Cora switched off the lights and came out. As they walked away Bruce looked back. The house was black, foreboding. The window where she had stood night after night to wave him a final kiss was blank. He shuddered and Cora snatched her arm away from him. She resented the acuteness of his imagination—for a long time, perhaps always, had resented it. If so, at one period she had dissembled. ...

He and Cora were walking through the pine woods, near her home in Hubbard County—close to the source of the Mississippi. Beneath their feet was spread a thick carpet of needles and cones. Above them the giant trees moaned and sighed because of their great age. From far away came the demented laugh of a loon, that appalling sound that curdles the nerves. An old “nester,” bent nearly double and moving slowly, appeared, crossed their line of vision, vanished.

A moment later Bruce had assumed a similar attitude. He leaned far forward, his face drawn, his hands crooked, deformed. Upon his back was laid a burden of great pain. It was frightful.

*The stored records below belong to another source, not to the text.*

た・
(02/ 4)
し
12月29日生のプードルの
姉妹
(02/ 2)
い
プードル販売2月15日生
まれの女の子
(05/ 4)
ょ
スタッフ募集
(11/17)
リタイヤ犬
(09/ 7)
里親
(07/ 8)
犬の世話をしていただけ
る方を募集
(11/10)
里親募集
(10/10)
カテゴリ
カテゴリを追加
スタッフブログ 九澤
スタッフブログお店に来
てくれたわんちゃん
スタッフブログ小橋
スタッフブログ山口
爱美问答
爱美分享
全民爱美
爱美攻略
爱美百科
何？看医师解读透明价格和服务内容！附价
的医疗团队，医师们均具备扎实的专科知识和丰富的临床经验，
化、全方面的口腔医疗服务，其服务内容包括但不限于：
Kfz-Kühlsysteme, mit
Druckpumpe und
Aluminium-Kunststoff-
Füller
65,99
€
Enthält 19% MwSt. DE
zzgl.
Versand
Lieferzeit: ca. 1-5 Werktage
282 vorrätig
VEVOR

“Oh, Bruce, Bruce, what is it?”

He recovered himself as one coming from a deep sleep. With difficulty he regained a normal position. He flexed his fingers to relieve the strain. “That old man,” he said. “I got to thinking how it would seem if one were like that.”

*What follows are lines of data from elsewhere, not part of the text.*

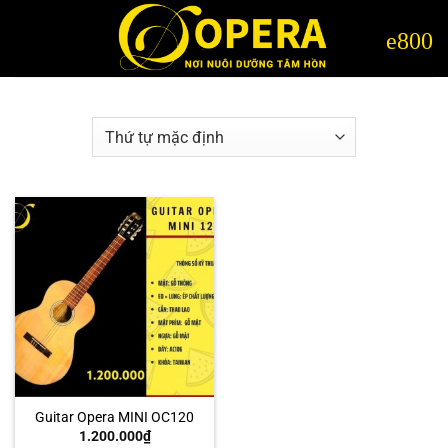
Bỏ
qua
nội
dung
Guitar Opera MINI OC120
1.200.000
₫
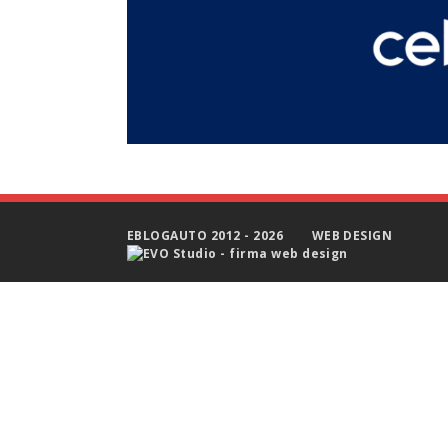
EBLOGAUTO 2012 - 2026
WEB DESIGN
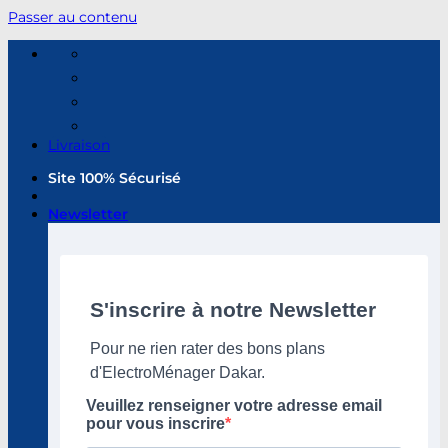
Passer au contenu
Livraison
Site 100% Sécurisé
Newsletter
S'inscrire à notre Newsletter
Pour ne rien rater des bons plans
d'ElectroMénager Dakar.
Veuillez renseigner votre adresse email
pour vous inscrire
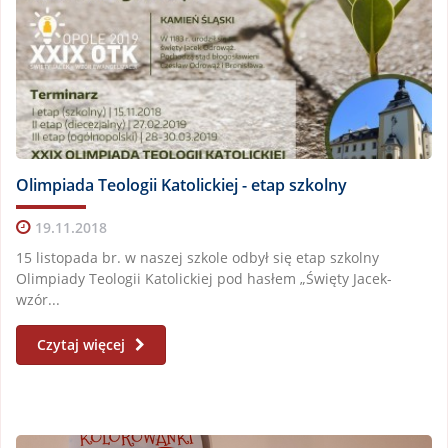
Olimpiada Teologii Katolickiej - etap szkolny
19.11.2018
15 listopada br. w naszej szkole odbył się etap szkolny
Olimpiady Teologii Katolickiej pod hasłem „Święty Jacek-
wzór...
Czytaj więcej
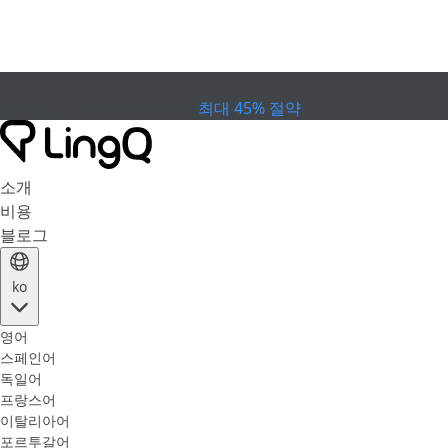
만료
컵 프로모션
Extended Sale
최대 45% 절약
소개
비용
블로그
ko
영어
스페인어
독일어
프랑스어
이탈리아어
포르투갈어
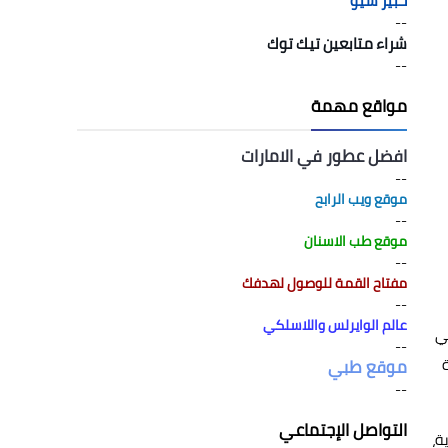
خبير سيو
--
شراء متابعين تيك توك
--
مواقع مهمة
افضل عطور في الامارات
--
موقع ويب الرابح
--
موقع طب الاسنان
--
مفتاح القمة للوصول لهدفك
--
عالم الوايرلس واللاسلكي
تماعي
--
موقع طبي
--
التواصل الإجتماعي
ة،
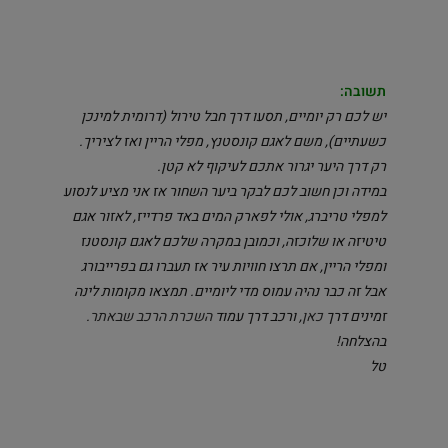
תשובה:
יש לכם רק יומיים, תסעו דרך חבל טירול (דרומית למינכן
כשעתיים), משם לאגם קונסטנץ, מפלי הריין ואז לציריך.
רק דרך היער יגרור אתכם לעיקוף לא קטן.
במידה וכן חשוב לכם לבקר ביער השחור אז אני מציע לנסוע
למפלי טריברג, אולי לפארק המים באד פרדייז, לאזור אגם
טיטיזה או שלוכזה, וכמובן במקרה שלכם לאגם קונסטנז
ומפלי הריין, אם תרצו חוויות עיר אז תעברו גם בפרייבורג
אבל זה כבר נהיה עמוס מדי ליומיים. תמצאו מקומות לינה
זמינים דרך
כאן
, ורכב דרך עמוד
השכרת הרכב שבאתר
.
בהצלחה!
טל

She put her arms around him, holding him close and murmured, “You make yourself suffer so! ...”

They were on First Avenue South, passing a church. A man was at work on the roof. A rope fastened to a belt around his waist seemed, at that distance, a mere thread suspending him over destruction. Bruce, white-faced, clung to the palings of the fence.

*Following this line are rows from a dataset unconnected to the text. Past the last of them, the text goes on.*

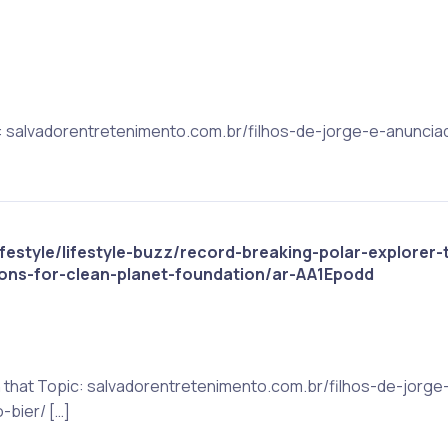
ic: salvadorentretenimento.com.br/filhos-de-jorge-e-anunc
festyle/lifestyle-buzz/record-breaking-polar-explorer-
ions-for-clean-planet-foundation/ar-AA1Epodd
on that Topic: salvadorentretenimento.com.br/filhos-de-jor
bier/ […]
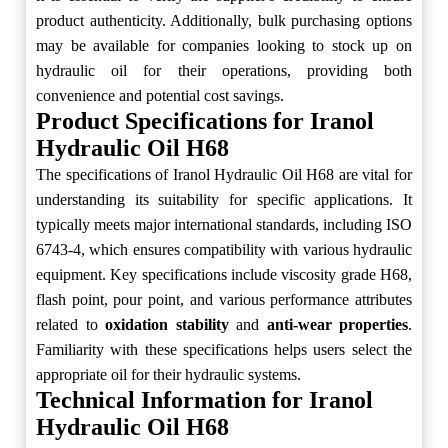
product authenticity. Additionally, bulk purchasing options
may be available for companies looking to stock up on
hydraulic oil for their operations, providing both
convenience and potential cost savings.
Product Specifications for Iranol
Hydraulic Oil H68
The specifications of Iranol Hydraulic Oil H68 are vital for
understanding its suitability for specific applications. It
typically meets major international standards, including ISO
6743-4, which ensures compatibility with various hydraulic
equipment. Key specifications include viscosity grade H68,
flash point, pour point, and various performance attributes
related to
oxidation stability
and
anti-wear properties
.
Familiarity with these specifications helps users select the
appropriate oil for their hydraulic systems.
Technical Information for Iranol
Hydraulic Oil H68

“Bruce! What is it? Are you ill?”

Dumbly he shook his head. Following the direction of his fixed stare, she saw the man and understood. “Bruce, I do wish you’d stop being silly. The man isn’t going to fall and if he did it wouldn’t hurt you. You aren’t a child and this is pure affectation. It’s tiresome. If you had a little more imagination, you’d understand that it’s not very nice for me....”

He was too exhausted to notice her gesture of removal, of disdain at his unconscious shudder as he looked back at his mother’s window. They walked on in silence. Consciously he expected nothing from her. She could be deeply sympathetic, but the need must be obvious. She could be tender but she had no faculty for sustaining that emotion. Protracted suffering irritated her, like a personal affront. Her favorite brother Frank had died following an attack of typhoid fever. He had been a long time dying and his pains had worn him to a skeleton. His condition had tormented Bruce, but Cora, when not indifferent, was annoyed. When he died, she was heartbroken....

Beneath his consciousness, he longed for something—a word, an attitude of mind—a hint of harmony. He was too dulled to be aware of discord, but it lay sharply on deep nerves. It was the moment of a crisis in their lives; but neither realized it, not then. Not until long afterwards did Bruce get a glimpse of the significance of his profound loneliness in that hour. Doubtless to Cora it remained ever an irritation, a part of the emotional silliness that was Bruce. Nevertheless, their steps had drawn apart and they were not again to go forward as one person.